Dies betrifft vor allem die oft fehlenden, mangelhaften oder unprofessionell unregelmäßig angebrachten Wegzeichen zwischen den Wegweisern, also die grünen, roten oder blauen Striche, Punkte oder Kreuze.

Der Karstwanderweg ist hier eine der wenigen, wohltuenden Ausnahmen.

Es betrifft aber auch die Ausstattung unserer Wege mit Schutzhütten, die diesen Namen verdienen. Leider werden immer mehr dieser wetterfesten Hütten, so am Poppenberg, abgebaut und durch kaum schützende Sitzbalken mit Dach ersetzt.

Ich war vor wenigen Wochen 100 km im Raum Radeburg/Sachsen nonstop wandern und fand eine auffallende Vielfalt zum Teil massiver Blockhütten für Wanderer vor.

Warum funktioniert das in Sachsen und nicht in Nord-Thüringen?

Es gäbe weitere Kritikpunkte, so die weithin vernachlässigte touristische Infrastruktur hinsichtlich Gastronomie und Übernachtungsmöglichkeiten, eine fehlende Vernezung des schönen und zugleich ein wandererarmes Schattendasein führenden Karstwanderweg mit dem viel mehr begangenen Hexenstieg und der durch eine profitorientierte, großflächig auf Fichte setzende Forstwirtschaft mit zu verantwortende Waldverlust in vielen Südharzteilen.

Und schließlich wundert mich, dass der fehlende oder viel zu geringe Nachwuchs für die Pflege und die dringend notwendige Verbesserung der Wanderwegsinfrastruktur nicht zur Sprache gekommen ist.

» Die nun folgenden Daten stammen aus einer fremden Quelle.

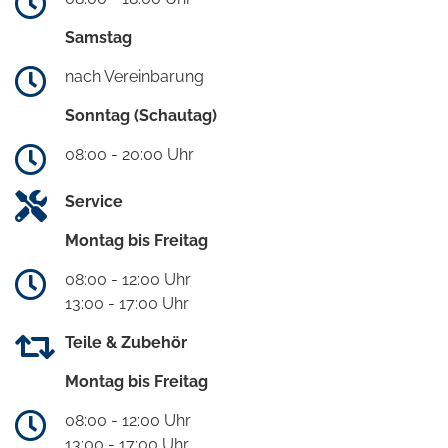
Samstag
nach Vereinbarung
Sonntag (Schautag)
08:00 - 20:00 Uhr
Service
Montag bis Freitag
08:00 - 12:00 Uhr
13:00 - 17:00 Uhr
Teile & Zubehör
Montag bis Freitag
08:00 - 12:00 Uhr
13:00 - 17:00 Uhr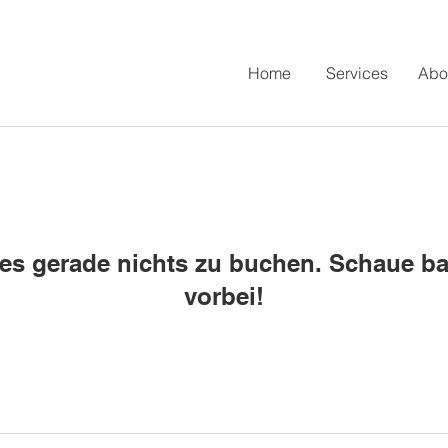
Home
Services
Abo
t es gerade nichts zu buchen. Schaue ba
vorbei!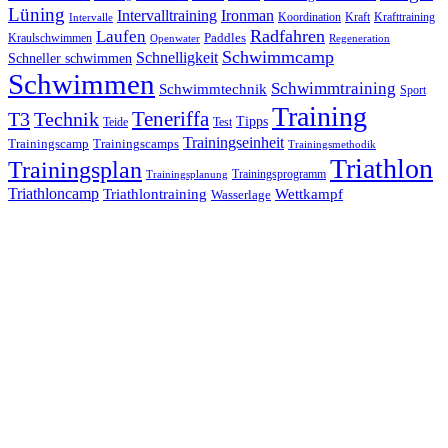
Lüning
Ironman
Intervalltraining
Kraft
Krafttraining
Koordination
Intervalle
Laufen
Radfahren
Kraulschwimmen
Paddles
Openwater
Regeneration
Schwimmcamp
Schnelligkeit
Schneller schwimmen
Schwimmen
Schwimmtraining
Schwimmtechnik
Sport
Training
Teneriffa
T3
Technik
Tipps
Teide
Test
Trainingseinheit
Trainingscamp
Trainingscamps
Trainingsmethodik
Triathlon
Trainingsplan
Trainingsprogramm
Trainingsplanung
Triathloncamp
Triathlontraining
Wettkampf
Wasserlage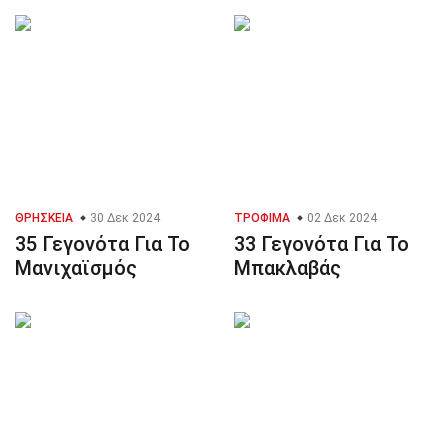
ΘΡΗΣΚΕΊΑ
30 Δεκ 2024
ΤΡΌΦΙΜΑ
02 Δεκ 2024
35 Γεγονότα Για Το
33 Γεγονότα Για Το
Μανιχαϊσμός
Μπακλαβάς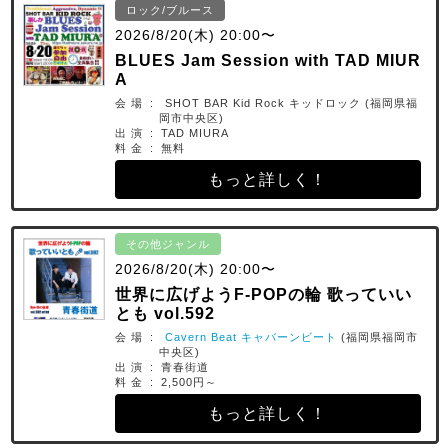
ロック/ブルース
2026/8/20(木) 20:00〜
BLUES Jam Session with TAD MIUR
A
会 場 : SHOT BAR Kid Rock キッドロック (福岡県福
岡市中央区)
出 演 : TAD MIURA
料 金 : 無料
もっと詳しく！
その他ジャンル
2026/8/20(木) 20:00〜
世界に広げようF-POPの輪 歌っていい
とも vol.592
会 場 :
Cavern Beat キャバーンビート
(福岡県福岡市
中央区)
出 演 : 青春街道
料 金 : 2,500円～
もっと詳しく！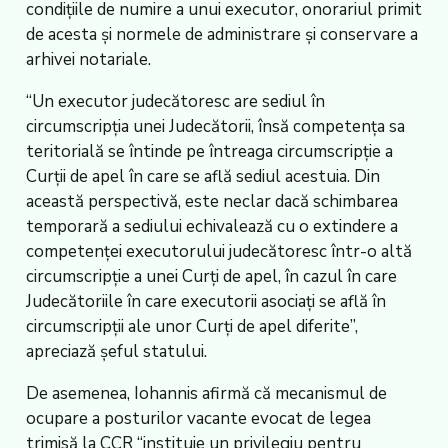
condiţiile de numire a unui executor, onorariul primit
de acesta şi normele de administrare şi conservare a
arhivei notariale.
“Un executor judecătoresc are sediul în
circumscripţia unei Judecătorii, însă competenţa sa
teritorială se întinde pe întreaga circumscripţie a
Curţii de apel în care se află sediul acestuia. Din
această perspectivă, este neclar dacă schimbarea
temporară a sediului echivalează cu o extindere a
competenţei executorului judecătoresc într-o altă
circumscripţie a unei Curţi de apel, în cazul în care
Judecătoriile în care executorii asociaţi se află în
circumscripţii ale unor Curţi de apel diferite”,
apreciază şeful statului.
De asemenea, Iohannis afirmă că mecanismul de
ocupare a posturilor vacante evocat de legea
trimisă la CCR “instituie un privilegiu pentru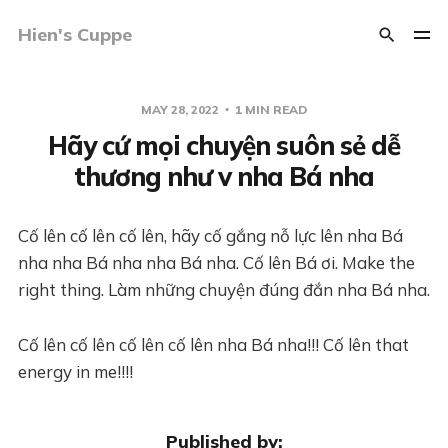
Hien's Cuppe
MAY 28, 2022
1 MIN READ
Hãy cứ mọi chuyện suôn sẻ dễ
thương như v nha Bá nha
Cố lên cố lên cố lên, hãy cố gắng nỗ lực lên nha Bá
nha nha Bá nha nha Bá nha. Cố lên Bá ơi. Make the
right thing. Làm những chuyện đúng đắn nha Bá nha.
Cố lên cố lên cố lên cố lên nha Bá nha!!! Cố lên that
energy in me!!!!
Published by:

Wenn die letzten Enthusiasten des Harzklubs aus Altersgründen nicht mehr können: Wer soll es dann richten? Hier ist dringend mehr Engagement auch öffentlich Bediensteter gefragt. Und bitte fragt doch auch mal in anderen vorbildlich ausgestatteten Wanderregionen nach.

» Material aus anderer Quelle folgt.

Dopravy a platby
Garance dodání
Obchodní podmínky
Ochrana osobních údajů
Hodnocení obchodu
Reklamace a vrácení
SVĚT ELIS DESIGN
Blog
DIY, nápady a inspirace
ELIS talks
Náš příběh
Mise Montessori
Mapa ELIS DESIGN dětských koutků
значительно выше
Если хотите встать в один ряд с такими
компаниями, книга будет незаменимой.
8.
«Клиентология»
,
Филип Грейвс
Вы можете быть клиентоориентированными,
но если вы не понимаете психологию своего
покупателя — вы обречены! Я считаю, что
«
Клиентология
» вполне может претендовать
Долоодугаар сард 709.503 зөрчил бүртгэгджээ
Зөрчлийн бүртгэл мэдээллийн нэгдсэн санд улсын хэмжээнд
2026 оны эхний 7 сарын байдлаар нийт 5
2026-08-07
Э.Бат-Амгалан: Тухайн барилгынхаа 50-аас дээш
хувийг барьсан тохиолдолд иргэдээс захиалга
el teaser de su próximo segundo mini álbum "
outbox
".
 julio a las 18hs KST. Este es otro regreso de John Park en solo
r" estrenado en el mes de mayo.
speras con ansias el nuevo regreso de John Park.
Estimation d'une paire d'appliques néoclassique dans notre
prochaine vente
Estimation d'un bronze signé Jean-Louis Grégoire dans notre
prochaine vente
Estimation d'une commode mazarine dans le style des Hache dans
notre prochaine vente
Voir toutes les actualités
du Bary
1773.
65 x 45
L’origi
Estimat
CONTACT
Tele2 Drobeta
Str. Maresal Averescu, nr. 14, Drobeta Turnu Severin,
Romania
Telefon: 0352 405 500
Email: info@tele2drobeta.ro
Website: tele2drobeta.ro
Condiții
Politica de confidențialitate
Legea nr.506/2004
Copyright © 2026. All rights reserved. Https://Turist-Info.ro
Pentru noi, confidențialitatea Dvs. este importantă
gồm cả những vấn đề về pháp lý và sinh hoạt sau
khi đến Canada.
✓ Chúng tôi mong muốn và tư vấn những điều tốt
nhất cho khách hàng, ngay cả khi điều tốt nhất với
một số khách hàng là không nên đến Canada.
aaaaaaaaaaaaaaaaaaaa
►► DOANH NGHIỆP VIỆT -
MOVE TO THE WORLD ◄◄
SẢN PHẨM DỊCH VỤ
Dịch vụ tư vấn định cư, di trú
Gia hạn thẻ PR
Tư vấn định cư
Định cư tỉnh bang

Mein großes Kompliment geht abschließend an die verbliebenen Macher im Landkreis in Sachen Wandern und Wanderwege für Ihren großen, großen Einsatz, gerade auch für den Karstwanderweg.
Findus
05.09.2023, 08:01 Uhr
Ortsdurchfahrt Ilfeld - der erste Eindruck!
Evtl. könnte man auch mal die Hecke an der Durchfahrtsstrasse in Ilfeld schneiden.
Der erste Eindruck zählt - hier gibt Ilfeld ein jämmerliches Bild ab.
Bitte nicht die Vögel brüten noch...... Andere Orte bekommen auch einen regelmäßigen Formschnitt der Hecken hin.